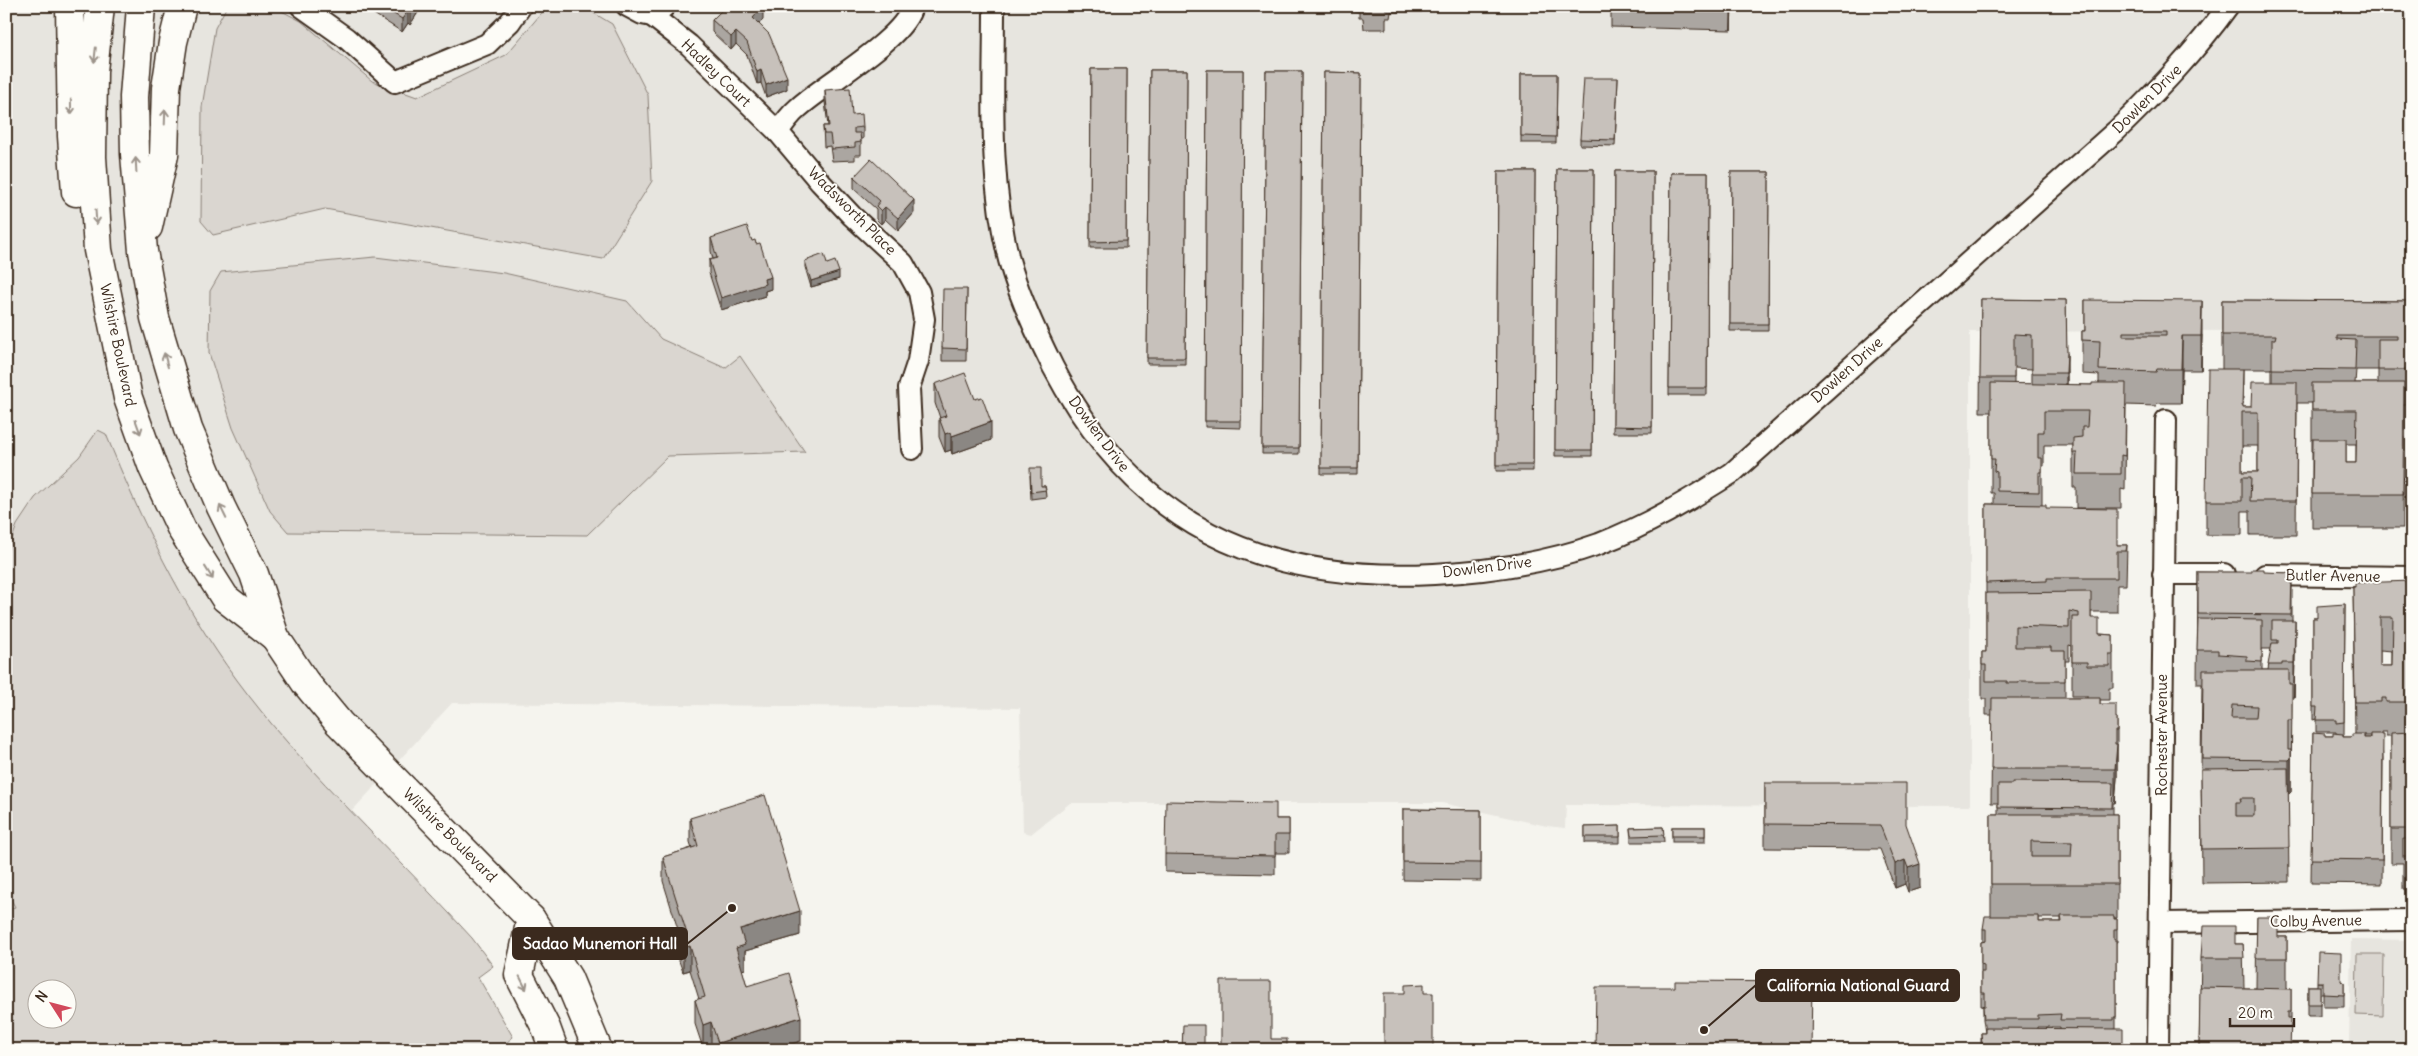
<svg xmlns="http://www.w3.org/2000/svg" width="2418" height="1056" viewBox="0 0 2418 1056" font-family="Delius,sans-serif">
<rect width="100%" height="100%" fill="#f5f4ee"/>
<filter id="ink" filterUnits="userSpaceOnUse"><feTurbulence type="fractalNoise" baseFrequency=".02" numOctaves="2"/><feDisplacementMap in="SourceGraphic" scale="10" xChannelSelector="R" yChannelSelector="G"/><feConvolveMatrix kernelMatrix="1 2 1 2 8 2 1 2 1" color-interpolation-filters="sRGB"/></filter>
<g filter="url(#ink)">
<g fill="#e7e5df" fill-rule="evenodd">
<path d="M6,6H2412V330L1970,332V806L1566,805L1565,828L1547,826L1442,803H1070L1031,834L1023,832L1020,708L452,703L352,811L472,938L493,966L478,977L513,1037L498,1050H6ZM38,988H68V1018H38Z"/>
<path d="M2351,939L2412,940V1050H2306V1044H2349Z"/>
</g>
<g fill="#dad6d0" stroke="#8a8077" fill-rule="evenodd">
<path d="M227,6H272L301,21L372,81L417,97L506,55L545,9L553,6H582L612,24L648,95L652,181L603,259L325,209L213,235L201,221L202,107L215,28Z"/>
<path d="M375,257L504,273L627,301L661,339L725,368L740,356L805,452L668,456L587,535L288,532L270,511L233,428L209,353L210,291L221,272Z"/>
<path d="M98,430L106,434C141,521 181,604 237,680C299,764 377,836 448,912L472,938L493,966L478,977L513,1037L498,1050H6V912L15,907L6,890V555L17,525L35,498L79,457ZM68,988V1018H38V988Z"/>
<path d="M2357,954H2384L2383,1016L2356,1015Z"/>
</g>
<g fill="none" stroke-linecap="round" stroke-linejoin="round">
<g stroke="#3b2a1e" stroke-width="24">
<g id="street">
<path d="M301,6L346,38L395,82L487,44L510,22L521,6"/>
<path d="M627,6L642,14L652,16L665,6"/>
<path d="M994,6C994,92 988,176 1009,260C1019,297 1036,333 1053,367C1136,525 1260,583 1434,574C1490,571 1546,563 1599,544C1648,525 1688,501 1732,473L2116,131C2157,91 2195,52 2228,6"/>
<path d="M652,16L689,45L778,132"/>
<path d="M912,449L909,388L918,361L924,319L919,292L903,263L852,216L820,182L778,132C784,123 790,115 798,108C824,84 906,38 912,6"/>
<path d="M2163,574H2224"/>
<path d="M2265,575L2412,577"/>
<path d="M2160,923L2412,920"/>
<path d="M2158,1050L2166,420"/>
</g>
</g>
<g stroke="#3b2a1e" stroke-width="31">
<g id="primary">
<path d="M70,6L72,136L76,192"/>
<path d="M100,6L93,71L92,157L98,250L128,398L153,468L182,530L225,598L275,637"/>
<path d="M141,6L134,97L135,154L143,251L155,318L188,429L221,507L254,574L275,637L305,682L339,723L531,919L568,978L598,1050"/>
<path d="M148,227L164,155L166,88L173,42L182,6"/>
<path d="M531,919L519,975L546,1028L554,1050"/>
</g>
</g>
<use href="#street" stroke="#fdfcf7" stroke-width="20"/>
<use href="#primary" stroke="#fdfcf7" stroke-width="28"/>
</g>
<g fill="#aba6a1" stroke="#3b2a1e" fill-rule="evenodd">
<path d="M363,6H422L410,25L408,23L402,32L363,7Z"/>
<path d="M1345,6H1422V12H1391L1390,18H1386V29H1364L1363,18H1359V12L1353,11L1351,6Z"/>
<path d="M1611,6H1732L1731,30L1611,27Z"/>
<path d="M712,20H763L759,24L787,89L766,97L761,83L757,84L747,55L736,44L731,50L712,32Z"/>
<path d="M1091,69H1127L1126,248H1090Z"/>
<path d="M1150,70H1187L1185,364H1147Z"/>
<path d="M1207,70H1243L1241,428L1205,427Z"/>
<path d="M1266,71H1302L1299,454H1262Z"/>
<path d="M1324,72L1361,73L1358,474H1321Z"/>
<path d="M1521,74H1557L1556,143H1521Z"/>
<path d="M1618,78L1615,146L1580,145V139Z"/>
<path d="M825,90L852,115L863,127V139H861V155H855V160L832,161L830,146L824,147L823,126H828L825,102Z"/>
<path d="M1557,169H1594L1592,456H1555Z"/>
<path d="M1498,171H1535L1533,471H1496Z"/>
<path d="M1615,171H1653L1652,433H1613Z"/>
<path d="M1731,172H1769L1768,331H1730Z"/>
<path d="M1671,173H1708L1707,395H1669Z"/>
<path d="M854,177L914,213L898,231L885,219L881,224L876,219V209L854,189Z"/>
<path d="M711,238L771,289L765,291V296L721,310L709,273V260L713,259L711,251Z"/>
<path d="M805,261L827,264L839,279L811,287L805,267Z"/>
<path d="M967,289L966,361H942V348Z"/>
<path d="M1981,299L2066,300L2067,385H2092L2099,383V375L2082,374V331H2085V300L2202,335L2201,370H2182L2181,403H2157L2156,406L2126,405L2125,490L2121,489V508H2076V487H2073V445H2044V466H2042V505L2046,508L2117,545H2127L2126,585H2117V612H2091V618L2099,634L2113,635V688H2109V700H2100V704L2116,718H2117V778L2115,803H2113V814H2117V918H2114V919H2117V942H2116V1029L1981,1050V1033H1985L1983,1019V1006H1985H1981V942L1983,941V929L1991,916V814H1998V803H1991L1992,715H1986V699H1982V652H1986V504H1994V493H1991V412H1980ZM2014,368L2032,369V384H2014ZM2069,645L2072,646V696H2087V698H2065V661H2069ZM2039,918H2061V922H2039ZM2038,1027H2060V1029H2038Z"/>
<path d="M2222,300L2412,301V404H2404L2403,528H2312V403H2297L2296,535H2250V511H2242V535H2206V501L2222,369ZM2243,369H2272V382L2251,407H2243ZM2356,370H2378V383H2355ZM2346,444H2356V463H2346ZM2242,446H2258V472H2242Z"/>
<path d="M935,384L975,399L991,440L952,454L951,450L945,452L939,437V418H940L935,403Z"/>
<path d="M1030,475L1041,486H1045L1046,497L1031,499Z"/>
<path d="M2198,572L2292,573V621L2295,655L2294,697H2292L2291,792L2288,794L2289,882L2202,883L2201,769L2202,684H2197ZM2262,649H2271L2268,670H2262Z"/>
<path d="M2412,581V890L2403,889V863H2391V736H2386V732H2381L2383,758L2382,884L2311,883L2313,733L2325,736H2333L2336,734V732H2316V719L2313,720V618H2317L2345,604L2344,735H2343V737H2352L2355,734L2353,587ZM2380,650L2392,651V666H2380ZM2364,736H2370V738H2364Z"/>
<path d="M1765,783L1906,825L1920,888L1908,892L1905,884L1895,888L1880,849L1765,848Z"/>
<path d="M1403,809L1481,810V881L1403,880Z"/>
<path d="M690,818L800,935L745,951V969L742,970L747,986L801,1041L772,1050H713L711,1046L703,1048L695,1024V1000L699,999L690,970L683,972L679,961V937L680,936L663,881V857L692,848L690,842Z"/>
<path d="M1276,819H1289V853H1275V874L1165,872V854Z"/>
<path d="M1620,826V843H1585V827Z"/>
<path d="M1663,827L1664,842H1631L1630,828Z"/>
<rect x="1672" y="827" width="33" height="15"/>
<path d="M2257,917L2278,937H2287V989H2291V1018L2199,1050L2201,958L2235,944H2243L2244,988H2256Z"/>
<path d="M2317,982H2344V1007H2323V994H2320V1016H2308V986H2317Z"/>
</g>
<g fill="#8b8783" stroke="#3b2a1e">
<path d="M414,6H422L410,25V12Z"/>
<path d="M1731,6H1732L1731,30Z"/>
<path d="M763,7V20L753,30V18Z"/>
<path d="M408,11V23L402,32V19Z"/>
<path d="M736,32V44L731,50V37Z"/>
<path d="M761,70V83L757,84V72Z"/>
<path d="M787,77V89L766,97V85Z"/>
<path d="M914,200V213L898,231V218Z"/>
<path d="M885,207V219L881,224V211Z"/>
<path d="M839,272V279L811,287V281Z"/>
<path d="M771,277V289L765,291V296L721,310V298L764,279Z"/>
<path d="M2202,301V335L2201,370V336Z"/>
<path d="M2182,336V370L2181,403V369Z"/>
<path d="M2067,353V387L2066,407V373Z"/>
<path d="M991,422V440L952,454V436Z"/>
<path d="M951,432V450L945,452V434Z"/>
<path d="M2295,621V655L2294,697V663Z"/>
<path d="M2117,744V778L2115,803V769Z"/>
<path d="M2291,758V792L2289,794V760Z"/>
<path d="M1905,860V884L1895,888V864Z"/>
<path d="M1920,864V888L1908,892V868Z"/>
<path d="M800,911V935L745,951V969L736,972V948L740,929Z"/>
<path d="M690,946V970L683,972V948Z"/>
<path d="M801,1017V1041L772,1050H718V1043Z"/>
<path d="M711,1022V1046L703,1048V1025Z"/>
</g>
<g fill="#c7c1bb" stroke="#3b2a1e" fill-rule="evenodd">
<path d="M381,6H414L410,12L408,11L402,19Z"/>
<path d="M726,6H762L763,7L753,18L769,34L787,77L766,85L761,70L757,72L747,42L736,32L731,37L712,20Z"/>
<rect x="1364" y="6" width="22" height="5"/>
<path d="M1091,69H1127L1126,241L1090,242Z"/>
<path d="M1150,70H1187L1185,358H1147Z"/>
<path d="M1207,70H1243L1241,421H1205Z"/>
<path d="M1266,71H1302L1299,448H1262Z"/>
<path d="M1324,72L1361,73L1358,468H1321Z"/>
<path d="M1521,74H1557L1556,137L1521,136Z"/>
<path d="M1584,78H1618L1615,140L1580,139Z"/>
<path d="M850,88L852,115L862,114L863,127L854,128V133H860L861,142L855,143V147L832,149L830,134H824L823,126H829L825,90Z"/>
<path d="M871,159L914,200L898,218L885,207L881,211L876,206L880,201L854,177Z"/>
<path d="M1557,169H1594L1592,450H1555Z"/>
<path d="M1498,171H1535L1533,465H1496Z"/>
<path d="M1615,171H1653L1652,427L1613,426Z"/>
<path d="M1731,172H1769L1768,324H1730Z"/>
<path d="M1671,173H1708L1707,388H1669Z"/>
<path d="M747,226L752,241L755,240L756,244L760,243L771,277L764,279L765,284L721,298L709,260L717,258L711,238Z"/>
<path d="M824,254L827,264L835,261L839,272L811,281L805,261Z"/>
<path d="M943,289H967L966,349L942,348Z"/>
<path d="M1981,299L2066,300L2067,353L2066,373H2032V335L2014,334V378H1980Z"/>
<path d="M2085,300L2202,301L2201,336H2182L2181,369H2157L2156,372L2099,370L2100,341L2082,340V331H2085ZM2123,332H2166V336H2123Z"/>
<path d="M2222,300L2412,301V370H2378V339H2397V336H2337V339L2356,340L2355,370L2272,369V339H2275L2276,335H2222Z"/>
<path d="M2208,369H2243L2242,407H2251L2252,382H2297L2296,501H2250L2251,477H2242V501H2206ZM2242,412H2258V472H2242Z"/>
<path d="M965,373L975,399L982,397L991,422L952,436L951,432L945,434L939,418L946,416L935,384Z"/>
<path d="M1991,383L2092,385V383H2126L2125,456L2121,455V474H2076L2077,453H2073V438L2082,437V427H2087L2088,411H2044V432H2038V458H2042V472H2039V492L1997,491V472L1994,471L1995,459H1991Z"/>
<path d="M2312,383H2404L2403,494H2312L2313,439H2346V463H2356L2357,410H2312Z"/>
<path d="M1030,468H1041V486H1045L1046,490L1031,492Z"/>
<path d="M1986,504L2046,505V508L2117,509V545H2127L2126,551H2117V578H2047V581L1986,583Z"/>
<path d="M2252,569H2264V572L2292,573L2291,615L2198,614V572H2252Z"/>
<path d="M2412,581V699H2409V702H2386V698H2381V702H2355L2353,587H2355V583ZM2380,617H2393L2392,666H2380Z"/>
<path d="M2091,592V618H2099V634L2113,635V654H2109V666H2087V662H2072V617H2079V613L2069,611V628L2015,626V647H2051V651H2065V681H2019V683H2007V681H1986V665H1982V652H1986V593Z"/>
<path d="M2345,604L2344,722L2336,723V720H2316L2317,707H2313V618H2317V606Z"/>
<path d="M2198,619L2262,620V662L2247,661V656L2218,654V650H2197Z"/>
<path d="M2272,621H2295L2294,663H2282V665H2268L2272,643H2278V640H2272Z"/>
<path d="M2203,670H2289V684H2292V720H2288V750H2291V758L2289,760L2202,759ZM2232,705L2257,706L2256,718H2231Z"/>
<path d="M1992,698H2100V704H2116V718H2117V731H2115V744H2117L2115,769H1991Z"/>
<path d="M2412,732V829H2391V733Z"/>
<path d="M2313,733L2325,734V736H2333V733L2343,734V737H2352V734H2364V738H2370V734H2383L2382,860L2311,859Z"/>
<path d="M2288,768L2289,848L2202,849L2201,769ZM2240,798H2254V816H2236V802H2241Z"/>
<path d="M2012,782L2113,783L2112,808L1998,807V784H2012Z"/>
<path d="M1765,783H1906V824L1920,864L1908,868L1905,860L1895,864L1880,825L1765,824Z"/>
<path d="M765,795L800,911L740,929L745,945L736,948L747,986L789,973L801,1017L718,1043L711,1022L703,1025L695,1000L705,997L690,946L683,948L679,937L687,934L663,857L698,846L690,818Z"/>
<path d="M1166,801L1276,803V819H1289V835H1275V856L1165,854Z"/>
<path d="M1403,809L1481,810V863L1403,862Z"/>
<path d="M1991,814H2117V884H1991ZM2031,841L2072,842L2071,857H2031Z"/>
<path d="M1620,826V837H1585V827Z"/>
<path d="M1663,827L1664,835L1631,836L1630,828Z"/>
<rect x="1672" y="827" width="33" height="9"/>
<rect x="2403" y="839" width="9" height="17"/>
<path d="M1985,916H2039V922H2062L2061,916H2114V919H2117V930H2114V940H2116V1017H2114V1020H2060L2061,1014L2038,1015V1019H1984L1983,1006H1985V993H1981V972H1984V965L1981,964V942L1986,941V929H1983Z"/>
<path d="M2257,917H2278V937H2287V958H2256Z"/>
<path d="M2203,926H2235V944H2243L2244,958H2201Z"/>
<path d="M2318,952L2341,953V981L2344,982V995L2323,994V982H2317Z"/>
<path d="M1221,981H1271V1039H1287V1050H1221Z"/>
<path d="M1675,981L1812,982L1811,1050H1595L1596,987H1675Z"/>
<path d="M1424,984V993H1433V1050H1384V993H1405V985Z"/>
<rect x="2308" y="986" width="12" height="18"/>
<path d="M2200,987L2291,989V1012H2288V1018H2291L2290,1050H2199Z"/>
<path d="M1183,1025H1204V1050H1182Z"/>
<path d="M1985,1028L2123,1029V1050H1984V1045H1982L1981,1033H1985Z"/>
</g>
<defs><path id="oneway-shaft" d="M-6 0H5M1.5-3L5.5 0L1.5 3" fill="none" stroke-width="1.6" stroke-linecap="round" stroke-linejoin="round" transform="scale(1.25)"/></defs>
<g stroke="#9c938a">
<use href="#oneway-shaft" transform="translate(95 55) rotate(96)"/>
<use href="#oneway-shaft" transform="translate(71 107) rotate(89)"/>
<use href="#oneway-shaft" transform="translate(165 117) rotate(-88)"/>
<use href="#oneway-shaft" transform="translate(136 165) rotate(-93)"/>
<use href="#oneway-shaft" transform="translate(96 217) rotate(86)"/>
<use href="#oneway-shaft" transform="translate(166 360) rotate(-105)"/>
<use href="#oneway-shaft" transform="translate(138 427) rotate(70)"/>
<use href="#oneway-shaft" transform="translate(223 512) rotate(-116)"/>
<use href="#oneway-shaft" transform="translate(209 573) rotate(58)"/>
<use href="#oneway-shaft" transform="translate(523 983) rotate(63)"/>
</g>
</g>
<g text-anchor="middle" stroke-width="4" stroke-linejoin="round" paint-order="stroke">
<g font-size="15" fill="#3b2a1e" stroke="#fdfcf7">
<text transform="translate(716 73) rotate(44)" y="5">Hadley Court</text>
<text transform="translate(2147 99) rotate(-45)" y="5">Dowlen Drive</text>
<text transform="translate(852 211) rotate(45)" y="5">Wadsworth Place</text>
<text transform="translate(118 345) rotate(78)" y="5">Wilshire Boulevard</text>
<text transform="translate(1847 370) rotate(-42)" y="5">Dowlen Drive</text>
<text transform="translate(1099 434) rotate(53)" y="5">Dowlen Drive</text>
<text transform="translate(1487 567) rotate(-7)" y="5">Dowlen Drive</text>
<text transform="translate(2333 576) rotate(1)" y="5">Butler Avenue</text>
<text transform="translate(2162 735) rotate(-90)" y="5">Rochester Avenue</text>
<text transform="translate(450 835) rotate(45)" y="5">Wilshire Boulevard</text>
<text transform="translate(2316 921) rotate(-1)" y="5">Colby Avenue</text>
</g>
</g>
<path fill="none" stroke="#3b2a1e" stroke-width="2" d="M732 908L687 944M1704 1030L1756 985"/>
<g fill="#3b2a1e" stroke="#fdfcf7" stroke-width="2">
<circle cx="732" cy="908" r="5"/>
<circle cx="1704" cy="1030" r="5"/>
</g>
<g fill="#3b2a1e" stroke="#3b2a1e" stroke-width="2">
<rect x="513" y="928" width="174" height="31" rx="5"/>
<rect x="1756" y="970" width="203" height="31" rx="5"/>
</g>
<g font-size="16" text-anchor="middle" font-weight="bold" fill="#fff">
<text x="600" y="949">Sadao Munemori Hall</text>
<text x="1858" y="991">California National Guard</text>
</g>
<rect width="2418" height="1056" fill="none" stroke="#fdfcf7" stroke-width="25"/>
<rect x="12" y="12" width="2393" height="1031" fill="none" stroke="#3b2a1e" stroke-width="2" filter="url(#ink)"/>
<g transform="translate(52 1004) rotate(306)"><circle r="24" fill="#fdfcf7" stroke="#afa8a0"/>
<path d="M0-4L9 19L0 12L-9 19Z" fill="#d1495b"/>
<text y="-8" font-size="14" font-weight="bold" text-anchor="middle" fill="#3b2a1e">N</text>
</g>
<path d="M2230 1018v8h64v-8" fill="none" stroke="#3b2a1e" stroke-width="2.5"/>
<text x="2238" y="1018" font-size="15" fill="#3b2a1e" stroke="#fdfcf7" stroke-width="4" paint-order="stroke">20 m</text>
</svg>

— What the exercise asks —
Scan the data above, find each line with "bold", and copy it.

— Solution —
<g font-size="16" text-anchor="middle" font-weight="bold" fill="#fff">
<text y="-8" font-size="14" font-weight="bold" text-anchor="middle" fill="#3b2a1e">N</text>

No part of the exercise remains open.